Take It Easy: Create a Run Chart

Minitab Blog Editor | 04 May, 2012

Topics: Quality Improvement

Ever make a task harder than it needs to be? Last night my son wanted to get a toy from a shelf in the closet that was a little beyond his reach. I watched as he tried to jump up and grab it.  Next, he started climbing the shelves (a quick word from me stopped that approach). Then he tried jumping several more times. Finally he said "I give up."

That's when I suggested he use the stepladder, which had been just inside the closet the whole time. 

Statistics can be like that. We can focus on the complexities of an analysis, but lose sight of the practical question we're trying to answer. If we step back and look at all of the available tools, sometimes there's a simpler way to get the information we need. 

When seeking to improve quality, you often look for processes with unusual variation so you can identify what's causing the variation, then control it. A process is in control when only natural variation affects the output. That's the idea behind control charts, and Minitab makes it easy to create a wide variety of control charts depending on what type of data you're looking at.

But step back a second. Some variation is a natural part of any process, and in the quality world we're concerned only about that unusual, "special cause" variation. You can use a simple tool -- the run chart -- to see if special causes are influencing your process. A run chart can't tell you everything that a control chart can, but if a run chart suggests a process is already under control, perhaps you can find a process in more urgent need of improvement! 

What Is a Run Chart?

A run chart displays how your process data changes over time, and can reveal evidence of special cause variation that creates recognizable patterns. 

Minitab's run chart plots individual observations in the order they were collected, and draws a horizontal reference line at the median. Minitab also performs two tests that provide information on non-random variation due to trends, oscillation, mixtures, and clustering -- patterns that suggest the variation observed is due to special causes.

Creating a Run Chart

It's very easy to make a run chart in Minitab. Let's say you work for a company that makes radon detectors.
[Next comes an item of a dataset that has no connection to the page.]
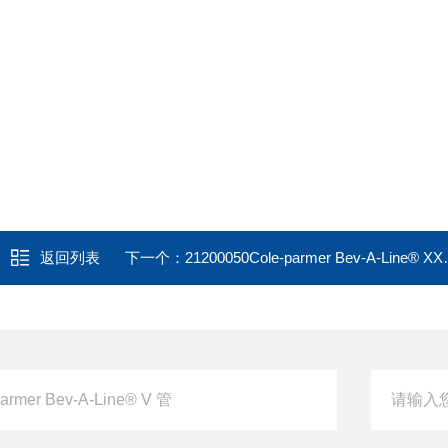
返回列表
下一个：
21200050Cole-parmer Bev-A-Line® XX 管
To make sure that detectors using a certain kind of membrane measure the amount of radiation consistently, you test 20 devices (in groups of 2) in an experimental chamber. You record the amount of radiation each device measured after every test. 
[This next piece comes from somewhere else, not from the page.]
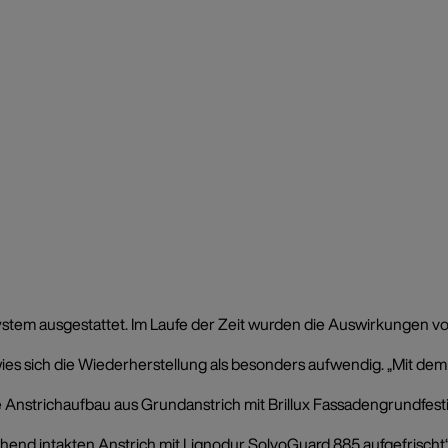
m ausgestattet. Im Laufe der Zeit wurden die Auswirkungen von 
ich die Wiederherstellung als besonders aufwendig. „Mit dem WD
sische Anstrichaufbau aus Grundanstrich mit Brillux Fassadengrund
 intakten Anstrich mit Lignodur SolvoGuard 885 aufgefrischt“, s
You decide to create a run chart as a first step in evaluating the variation in your measurements. (Want to follow along? Open the worksheet RADON.MTW included with Minitab's sample data sets.) 
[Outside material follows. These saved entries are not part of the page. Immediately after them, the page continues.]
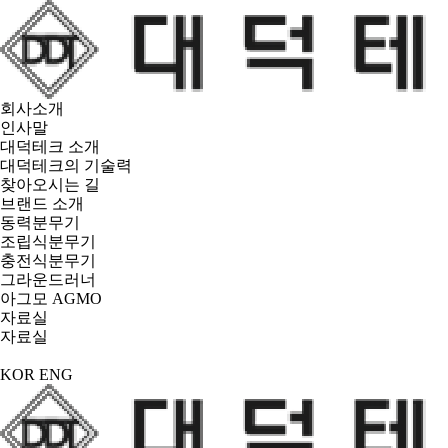
회사소개
인사말
대덕테크 소개
대덕테크의 기술력
찾아오시는 길
브랜드 소개
동력분무기
조립식분무기
충전식분무기
그라운드러너
아그모 AGMO
자료실
자료실
KOR
ENG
In Minitab, choose Stat > Quality Tools > Run Chart to bring up the dialog box below. When your data are in one column, enter the data column in Single column. In Subgroup size, enter a subgroup size or column of subgroup indicators. For this data, you enter "Membrane" in Single column, and enter "2" for Subgroup size

Run Chart Dialog Box

When you click OK, Minitab creates the following graph: 

Run Chart Example

Interpreting the Run Chart

The black points on the run chart represent the individual values, while the red points connected with a line represent the subgroup means. Visually, it looks like there's some unusual variation happening for tests 3, 4, and 5.  This is confirmed in the data for the normality tests: the p-values for mixtures, trends, and oscillation look fine, but the test for clustering is significant at the 0.05 level.

 Because the p-value for the cluster test (p = 0.022) is less than the alpha value of 0.05, you can conclude that special causes are affecting your process, and you should investigate possible sources. Clusters can be evidence of sampling or measurement problems, but you'll need to collect more data to be sure.

In this case, the run chart detected unusual variation, so you'll need to dig deeper to find out what's going on with your data. But if the chart hadn't shown variation, you could be more confident about the accuracy of your membrane detectors and dedicate your time to improving a process that might be more problematic. 

Either way, creating a run chart is a good, easy step to take toward the goal of eliminating special cause variation. It sure beats jumping and grabbing!